Didn't John Poindexter propose something similar as a way of predicting terrorist attacks? Didn't the community beat up on him until DARPA was glad to drop the idea? What's different now?
CmdrTaco has been trying to do this for years with his comment moderation system. I think a key problem is that he dosen't use a big enough sample size. It only takes a few people to moderate a comment up to the highest level. The rules of crowd wisdom state that the larger your sample size, the more likely you are to arrive at the "correct" answer. Granted, with something like a story comment, there is no "correct" answer, only interesting and relevant responses. CmdrTaco's goal was not to tease out the interesting comments though, it was to filter out the irrelevant and wasteful spam.
In essence, CmdrTaco had no choice. Spam was starting to choke slashdot comments and making them less than useful. The moderation system saved the comment system, but didn't, as many people assume that it should have done, make the comments more interesting.
I believe that if the prevailing attitude among slashdot developers is to "weed out the spam", we'll see a slow decline of slashdot's popularity until it's made irrelevant by RSS feed aggregators.
IMHO, the attitude *SHOULD* be to exploit slashdot's major differentiator over simple aggregators, which is the community it has created. In other words, they should invert the "weed out the spam" attitude into a "make the comments more interesting" attitude.

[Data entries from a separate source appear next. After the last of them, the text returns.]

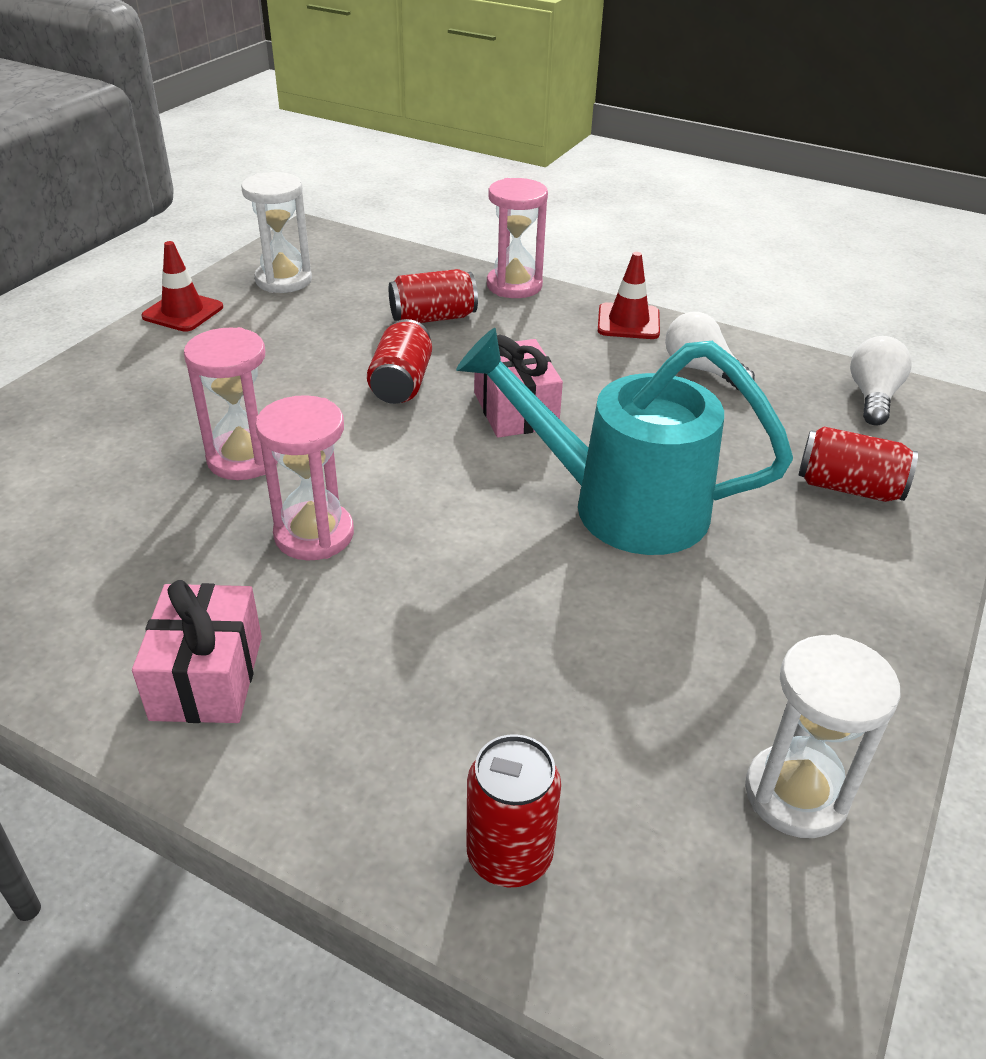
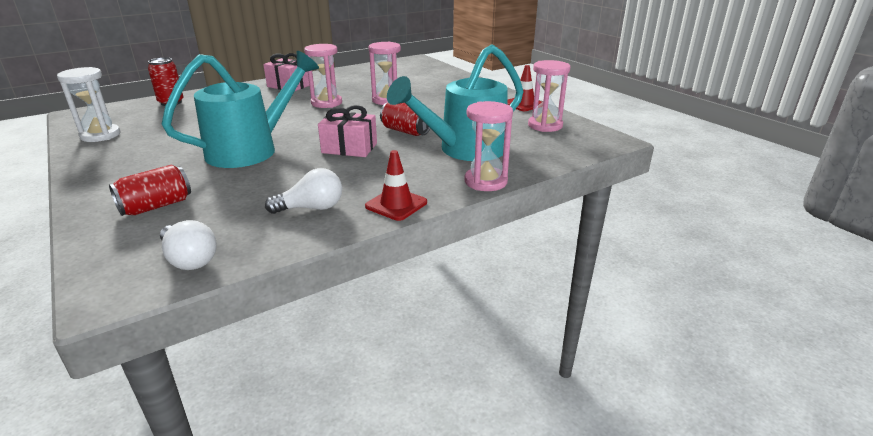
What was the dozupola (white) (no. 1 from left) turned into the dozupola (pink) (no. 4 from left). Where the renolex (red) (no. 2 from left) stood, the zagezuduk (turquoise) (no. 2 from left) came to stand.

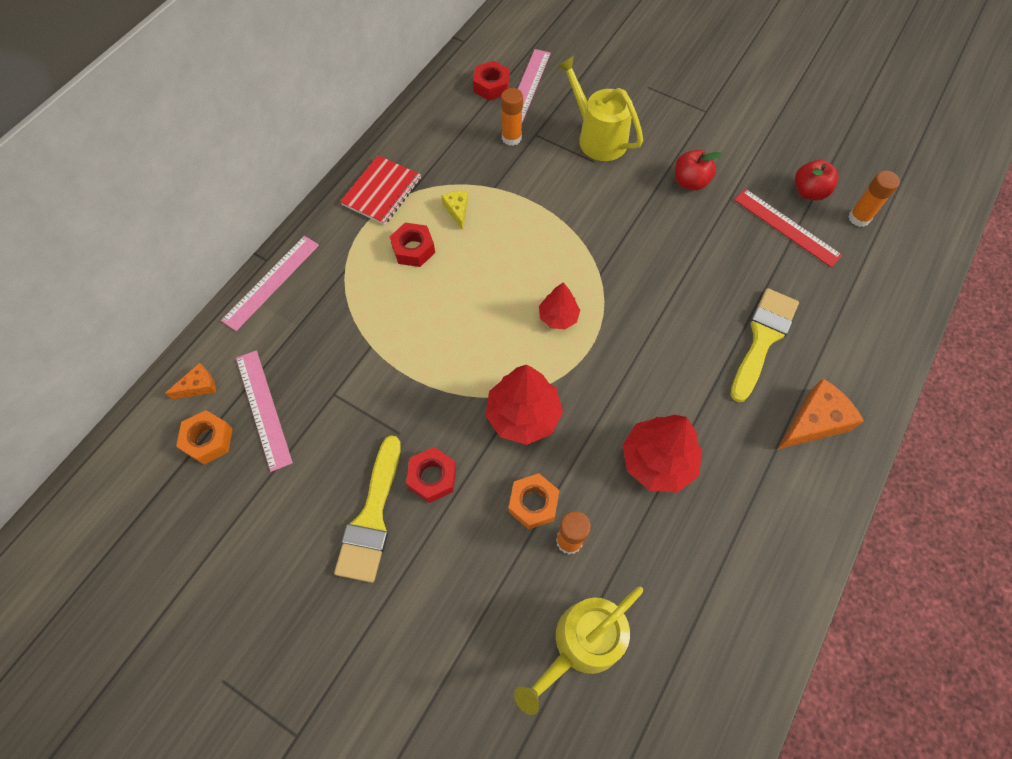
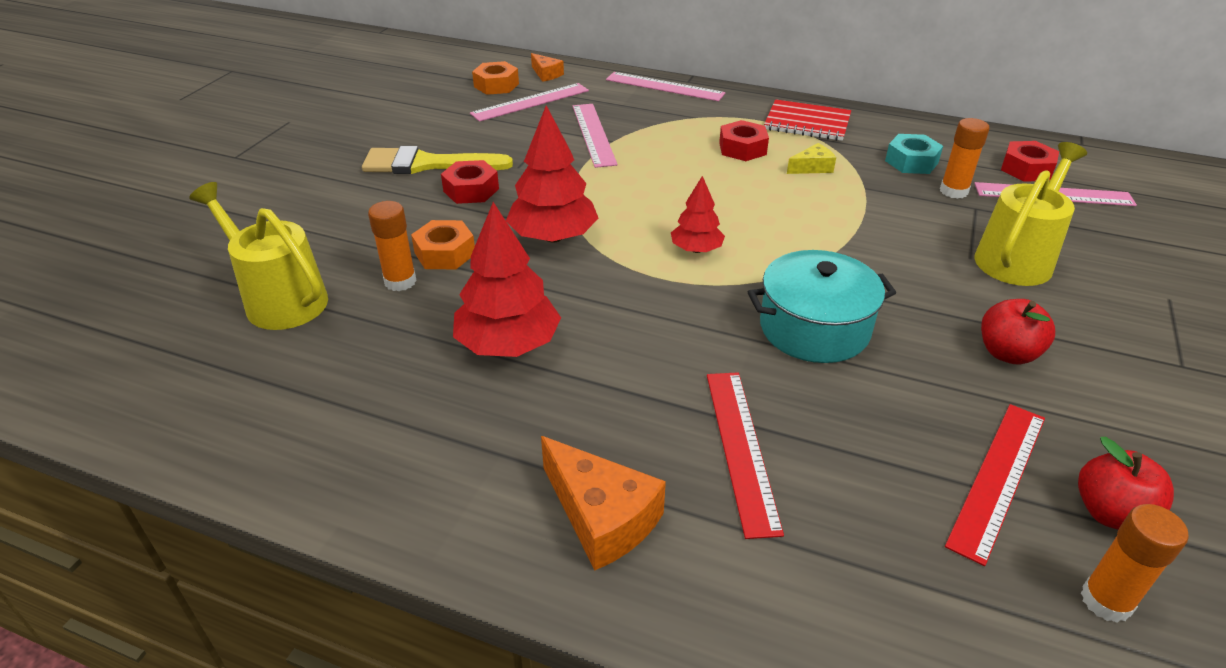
Where the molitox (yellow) (no. 2 from left) stood, the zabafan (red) (no. 1 from left) came to stand. The second view gained the zabafan (pink) (no. 2 from left). The second view gained the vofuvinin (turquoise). The second view gained the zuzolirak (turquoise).

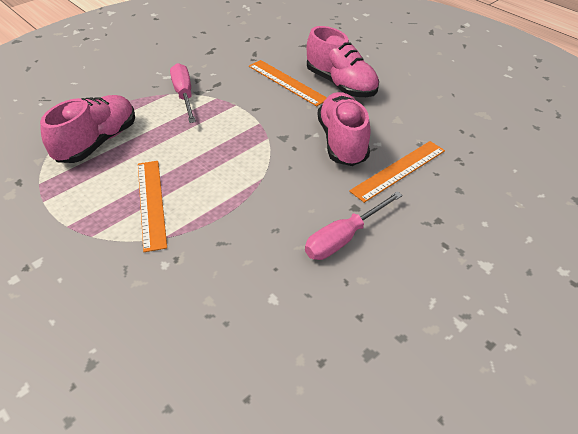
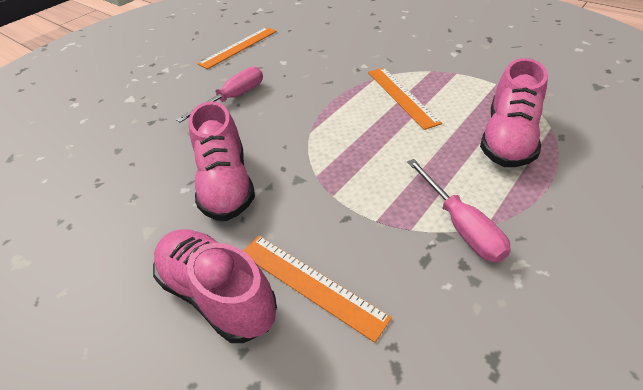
The zabafan (orange) (no. 3 from left in the first image) ended up elsewhere.

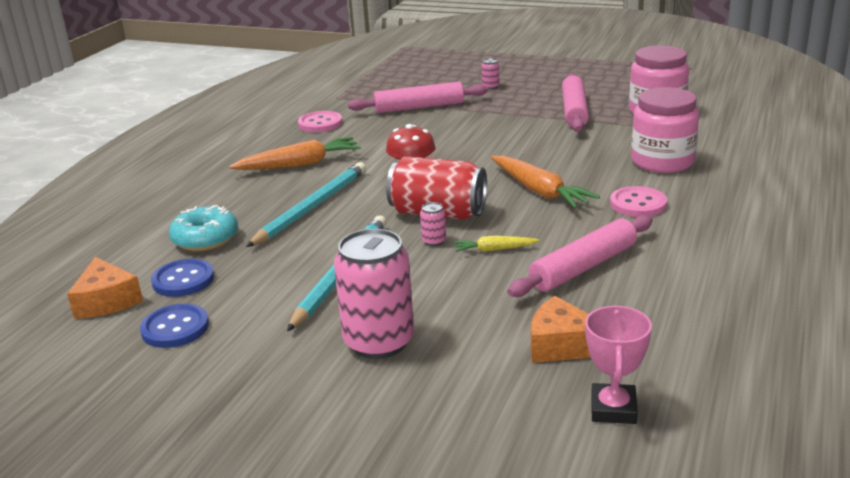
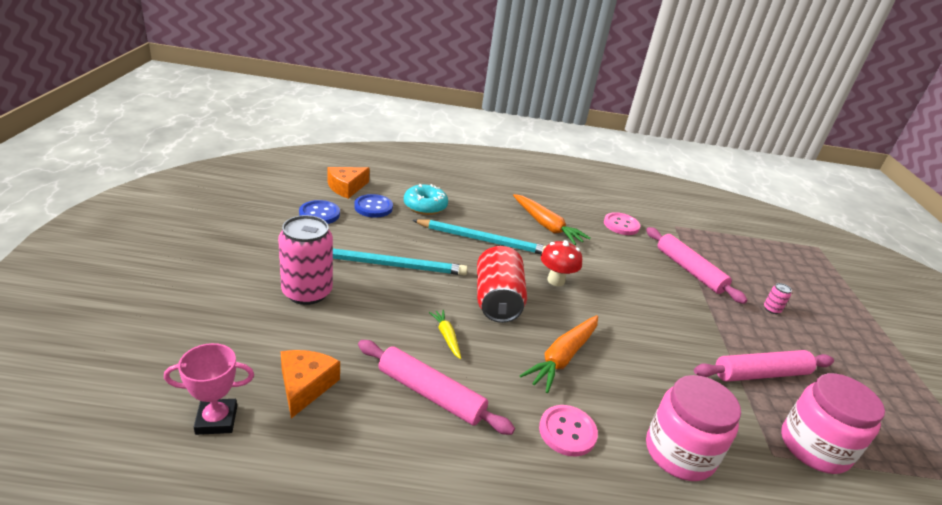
The second view lost the renolex (pink) (no. 2 from left).

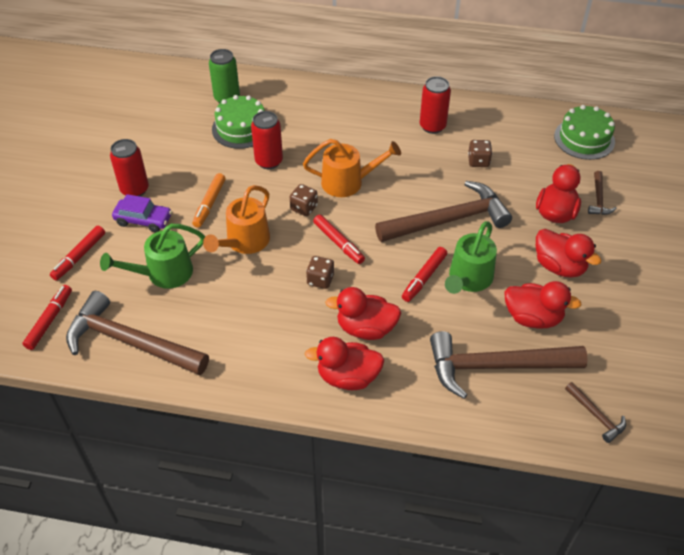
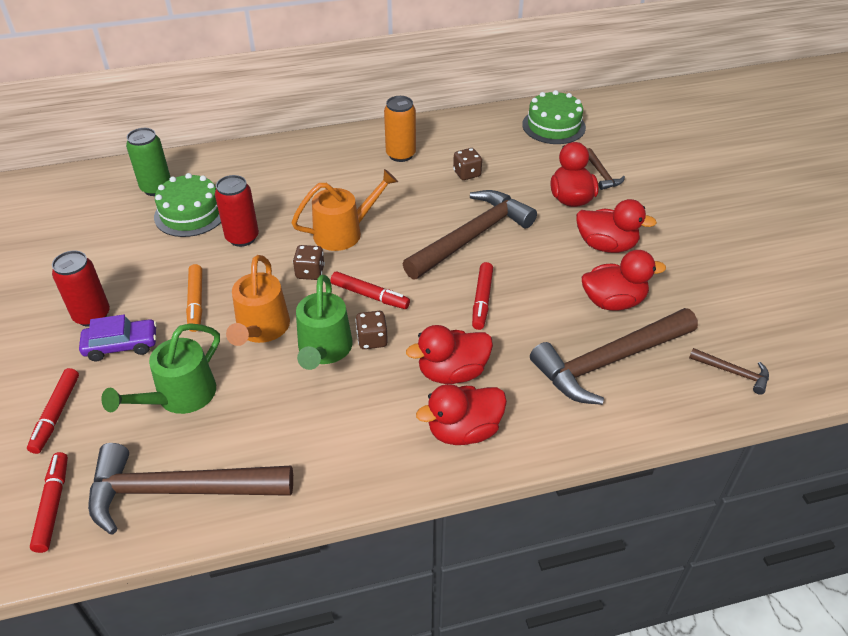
What was the renolex (red) (no. 3 from left) turned into the renolex (orange). The zagezuduk (green) (no. 2 from left) ended up elsewhere.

It's a subtle difference and, on the face of it, it would appear that one begets the other. I contend that weeding out spam does not make comments more interesting and conversely, making comments more interesting won't weed out the spam. Thus we come to the root of the problem, two crosswise goals.
CmdrTaco has to worry about the system from a performance standpoint. Weeding out the spam means less bandwidth and storage costs. That's immediate ROI, and a good thing on many levels. The community, however, needs more than 1,2,3,4 or 5 to determine what comments to read and which to ignore, to make them interesting. I can conjecture at a few ideas that would make it better, but I do not know the ultimate solution, and I doubt anyone else does either. I believe the problem requires more than just CmdrTaco playing whack-a-mole with ideas, meta-ideas and meta-meta-ideas etc. It requires serious PhD dissertation level study.
*Condense fact from the vapor of nuance*
Well, I'll trust Hal Varian before I trust you. He's the well-respected UC Berkeley economics professor that helped google set it up.